*** Opening Provided records ***

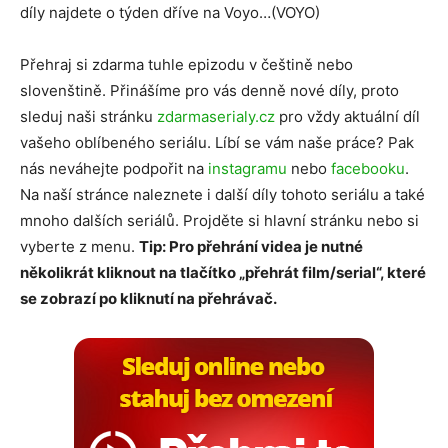
díly najdete o týden dříve na Voyo…(VOYO)
Přehraj si zdarma tuhle epizodu v češtině nebo
slovenštině. Přinášíme pro vás denně nové díly, proto
sleduj naši stránku
zdarmaserialy.cz
pro vždy aktuální díl
vašeho oblíbeného seriálu. Líbí se vám naše práce? Pak
nás neváhejte podpořit na
instagramu
nebo
facebooku
.
Na naší stránce naleznete i další díly tohoto seriálu a také
mnoho dalších seriálů. Projděte si hlavní stránku nebo si
vyberte z menu.
Tip: Pro přehrání videa je nutné
několikrát kliknout na tlačítko „přehrát film/serial“, které
se zobrazí po kliknutí na přehrávač.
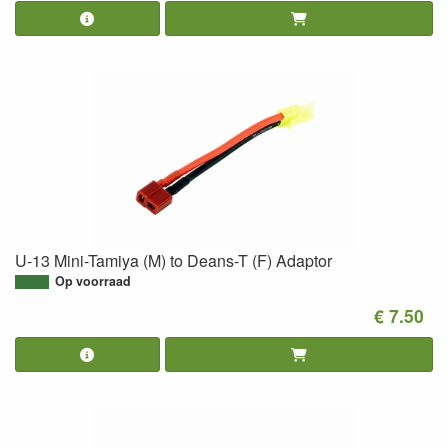
U-13 Mini-Tamiya (M) to Deans-T (F) Adaptor
Op voorraad
€ 7.50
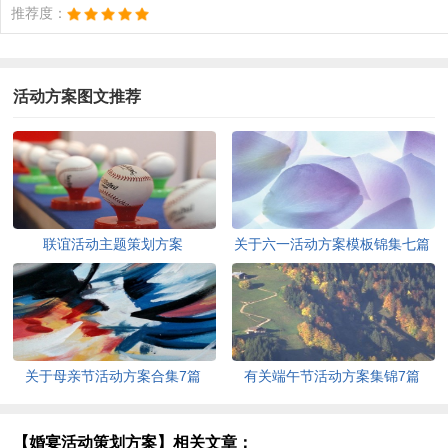
推荐度：
活动方案图文推荐
联谊活动主题策划方案
关于六一活动方案模板锦集七篇
关于母亲节活动方案合集7篇
有关端午节活动方案集锦7篇
【婚宴活动策划方案】相关文章：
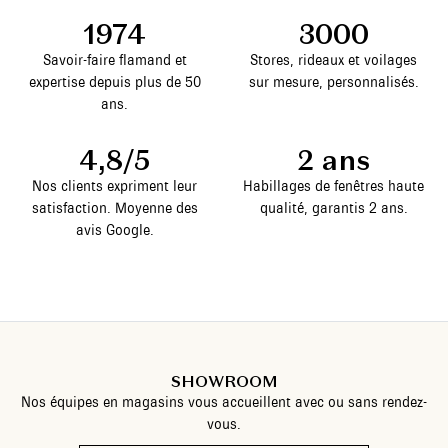
1974
3000
Savoir-faire flamand et
Stores, rideaux et voilages
expertise depuis plus de 50
sur mesure, personnalisés.
ans.
4,8/5
2 ans
Nos clients expriment leur
Habillages de fenêtres haute
satisfaction. Moyenne des
qualité, garantis 2 ans.
avis Google.
SHOWROOM
Nos équipes en magasins vous accueillent avec ou sans rendez-
vous.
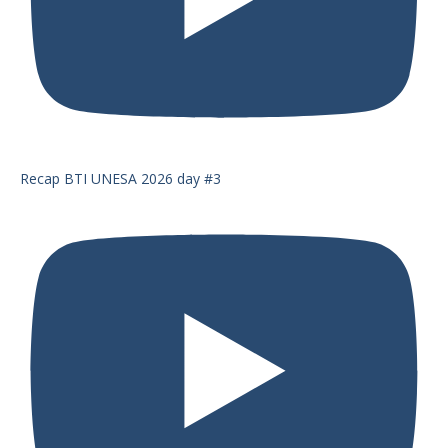
Recap BTI UNESA 2026 day #3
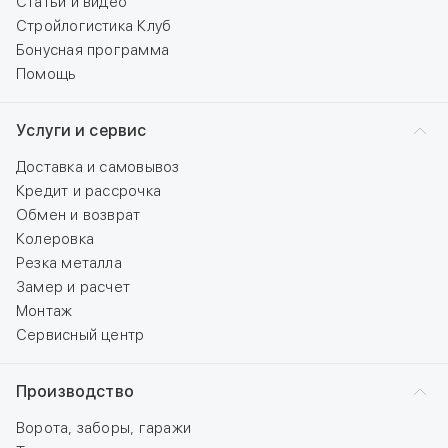
Статьи и видео
Стройлогистика Клуб
Бонусная программа
Помощь
Услуги и сервис
Доставка и самовывоз
Кредит и рассрочка
Обмен и возврат
Колеровка
Резка металла
Замер и расчет
Монтаж
Сервисный центр
Производство
Ворота, заборы, гаражи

*** Closing Provided records ***

**Action item:** Using the records, work out how many lines include "díly", and reply with that number alone.

**Final answer:** 3